ABORTION….Anne Lamott was on a panel about politics and faith recently, and everyone was nodding and agreeing and having a grand old time until the subject of abortion came up:
I knew what I was supposed to have said, as a progressive Christian: that it’s all very complicated and painful, and that Jim was right in saying that the abortion rate in America is way too high for a caring and compassionate society.
But I did the only thing I could think to do: plunge on, and tell my truth. I said that this is the most intimate decision a woman makes, and she makes it all alone, in her deepest heart of hearts, sometimes with the man by whom she is pregnant, with her dearest friends or with her doctor ? but without the personal opinion of say, Tom DeLay or Karl Rove.
I said I could not believe that men committed to equality and civil rights were still challenging the basic rights of women. I thought about all the photo-ops at which President Bush had signed legislation limiting abortion rights, surrounded by 10 or so white, self-righteous married men, who have forced God knows how many girlfriends into doing God knows what. I thought of the time Bush appeared on stage with children born from frozen embryos, children he calls “snowflake babies,” and of the embryos themselves, which he calls the youngest and most vulnerable Americans.

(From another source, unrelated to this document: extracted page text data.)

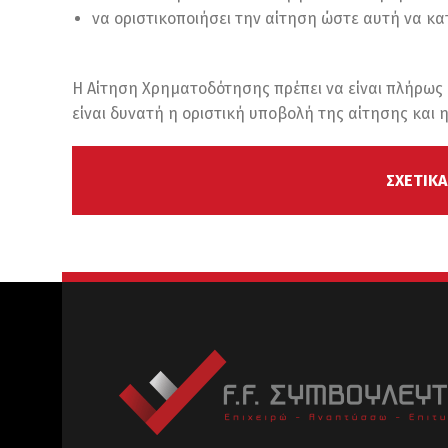
να οριστικοποιήσει την αίτηση ώστε αυτή να κα
Η Αίτηση Χρηματοδότησης πρέπει να είναι πλήρω
είναι δυνατή η οριστική υποβολή της αίτησης και 
ΣΧΕΤΙΚ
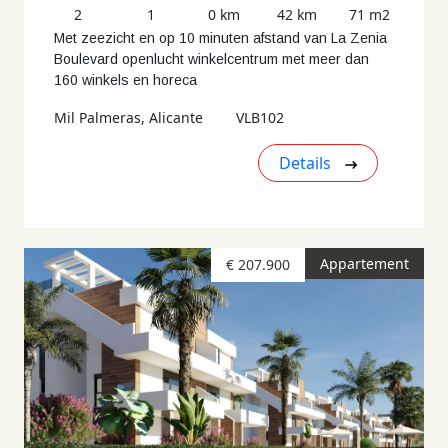
2
1
0 km
42 km
71 m2
Met zeezicht en op 10 minuten afstand van La Zenia
Boulevard openlucht winkelcentrum met meer dan
160 winkels en horeca
Mil Palmeras, Alicante
VLB102
Details
Appartement
€ 207.900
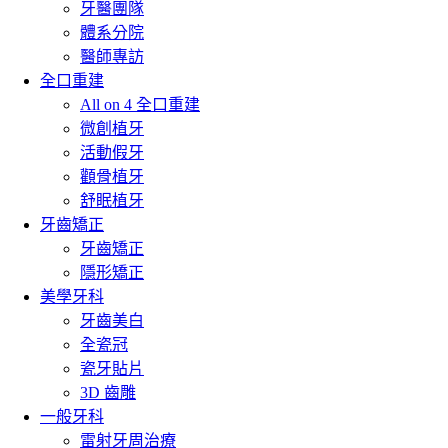
牙醫團隊
體系分院
醫師專訪
全口重建
All on 4 全口重建
微創植牙
活動假牙
顴骨植牙
舒眠植牙
牙齒矯正
牙齒矯正
隱形矯正
美學牙科
牙齒美白
全瓷冠
瓷牙貼片
3D 齒雕
一般牙科
雷射牙周治療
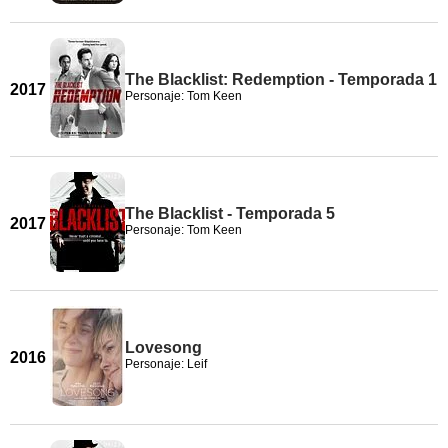
The Blacklist: Redemption - Temporada 1
2017
Personaje: Tom Keen
The Blacklist - Temporada 5
2017
Personaje: Tom Keen
Lovesong
2016
Personaje: Leif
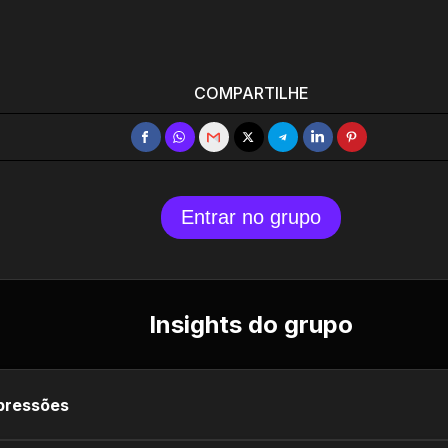
COMPARTILHE
Entrar no grupo
Insights do grupo
pressões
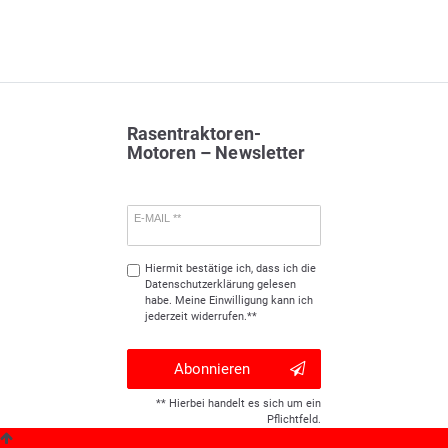
Rasentraktoren-
Motoren – Newsletter
E-MAIL **
Hiermit bestätige ich, dass ich die
Daten­schutz­erklärung
gelesen
habe. Meine Einwilligung kann ich
jederzeit widerrufen.**
Abonnieren
** Hierbei handelt es sich um ein
Pflichtfeld.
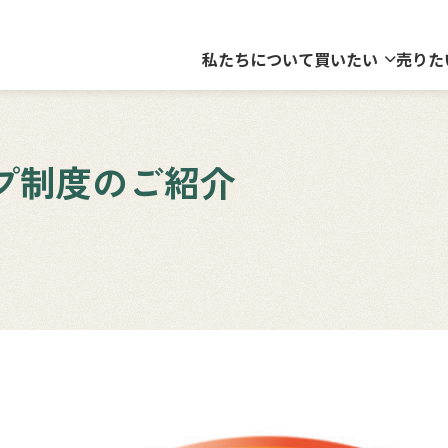
私たちについて
買いたい
売りた
プ制度のご紹介
介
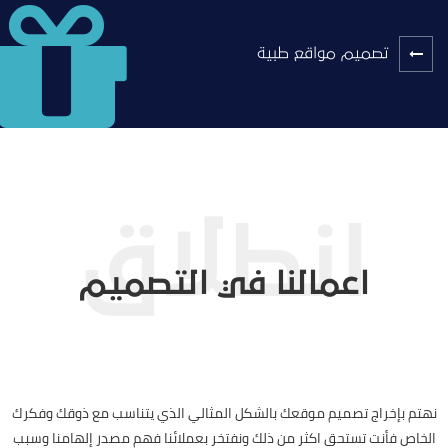
تصميم مواقع طبية
اعمالنا في التصميم
نهتم بإخراج تصميم موقعك بالشكل المثالي الذي يتناسب مع ذوقك وفكرك
الخاص فأنت تستحق اكثر من ذلك ونفتخر بعملائنا فهم مصدر إلهامنا وسبب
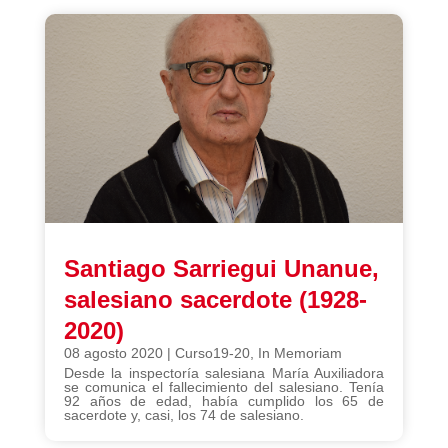
Santiago Sarriegui Unanue,
salesiano sacerdote (1928-
2020)
08 agosto 2020
|
Curso19-20
,
In Memoriam
Desde la inspectoría salesiana María Auxiliadora
se comunica el fallecimiento del salesiano. Tenía
92 años de edad, había cumplido los 65 de
sacerdote y, casi, los 74 de salesiano.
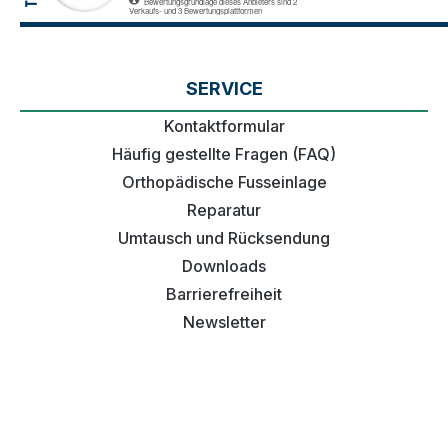
SERVICE
Kontaktformular
Häufig gestellte Fragen (FAQ)
Orthopädische Fusseinlage
Reparatur
Umtausch und Rücksendung
Downloads
Barrierefreiheit
Newsletter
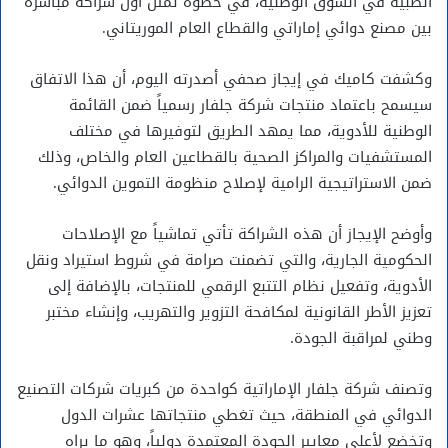
الطبية في السوق الوطنية، في خطوة تمثل أول شراكة مباشرة
بين مصنع دوائي إماراتي والقطاع العام الموريتاني.
وكشفت كاميك في إيجاز صحفي أصدرته اليوم، أن هذا الاتفاق
سيسمح باعتماد منتجات شركة جلفار رسمياً ضمن القائمة
الوطنية للأدوية، مما يمهد الطريق لتوفيرها في مختلف
المستشفيات والمراكز الصحية بالقطاعين العام والخاص، وذلك
ضمن الاستراتيجية الرامية لإصلاح منظومة التموين الدوائي.
وأوضح الإيجاز أن هذه الشراكة تأتي تماشياً مع الإصلاحات
الحكومية الجارية، والتي تضمنت صرامة في شروط استيراد ونقل
الأدوية، وتفعيل نظام التتبع الرقمي للمنتجات، بالإضافة إلى
تعزيز الأطر القانونية لمكافحة التزوير والتهريب، وإنشاء مختبر
وطني لمراقبة الجودة.
وتصنف شركة جلفار الإماراتية كواحدة من كبريات شركات التصنيع
الدوائي في المنطقة، حيث تغطي منتجاتها عشرات الدول
وتخضع لأعلى معايير الجودة المعتمدة دولياً، وهو ما يراه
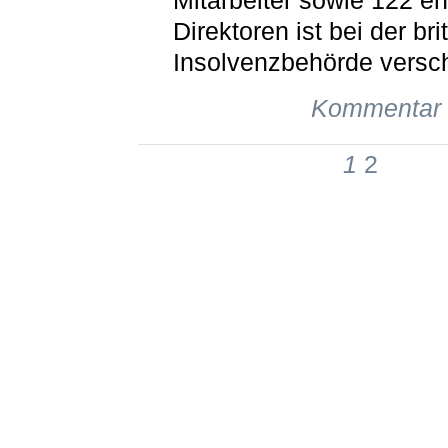
Mitarbeiter sowie 122 e
Direktoren ist bei der bri
Insolvenzbehörde vers
Kommentar 
1
2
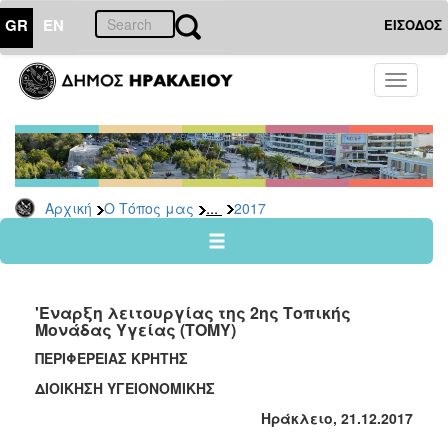
GR
EN
ΕΙΣΟΔΟΣ
Ο
Toggle
ΤΟΠΟΣ
navigati
ΜΑΣ
Ανακοινώσεις
Αρχείο
2026
...
Αρχική
Ο Τόπος μας
2017
2025
2024
2023
'Εναρξη λειτουργίας της 2ης Τοπικής
2022
Μονάδας Υγείας (ΤΟΜΥ)
2021
ΠΕΡΙΦΕΡΕΙΑΣ ΚΡΗΤΗΣ
2020
ΔΙΟΙΚΗΣΗ ΥΓΕΙΟΝΟΜΙΚΗΣ
2019
Ηράκλειο, 21.1
2
.2017
2018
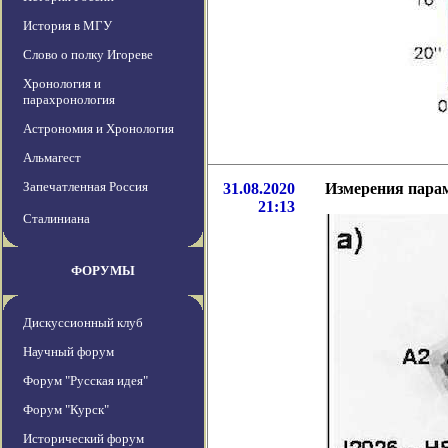
История в МГУ
Слово о полку Игореве
Хронология и
парахронология
Астрономия и Хронология
Альмагест
Запечатленная Россия
31.08.2020
Измерения пара
21:13
Сталиниана
ФОРУМЫ
Дискуссионный клуб
Научный форум
Форум "Русская идея"
Форум "Курск"
Исторический форум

And somehow, as I was answering, I got louder and maybe even more emphatic than I actually felt, and said it was not a morally ambiguous issue for me at all. I said that fetuses are not babies yet; that there was actually a real difference between pro-abortion people, like me, and Klaus Barbie.
Then I said that a woman’s right to choose was nobody else’s goddamn business. This got their attention.
It’s nice to hear a few people of faith still willing to say this. I know it’s bad for elections and bad for liberal prospects in the heartland yada yada yada, but the hand wringing game eventually gets hard to play for those of us who don’t have the inhuman, talking points-driven self-discipline of the modern American politician.
In any case, I’m with Lamott. I don’t think nonviable fetuses are human beings. Terminating them doesn’t bother me, and it’s none of my business anyway. For all I care, women are free to use abortion as their standard method of birth control if they want to. Nor do I really care much if we reduce the abortion rate in America. Safe and legal is good enough for me. I don’t think abortion is a morally ambiguous issue, I don’t think getting one should be an emotionally traumatic experience, and no, speaking as a husband, I don’t think husbands should have any legal say in the matter.
So much for nuance. I guess I’m not going to be running for office anytime soon, am I?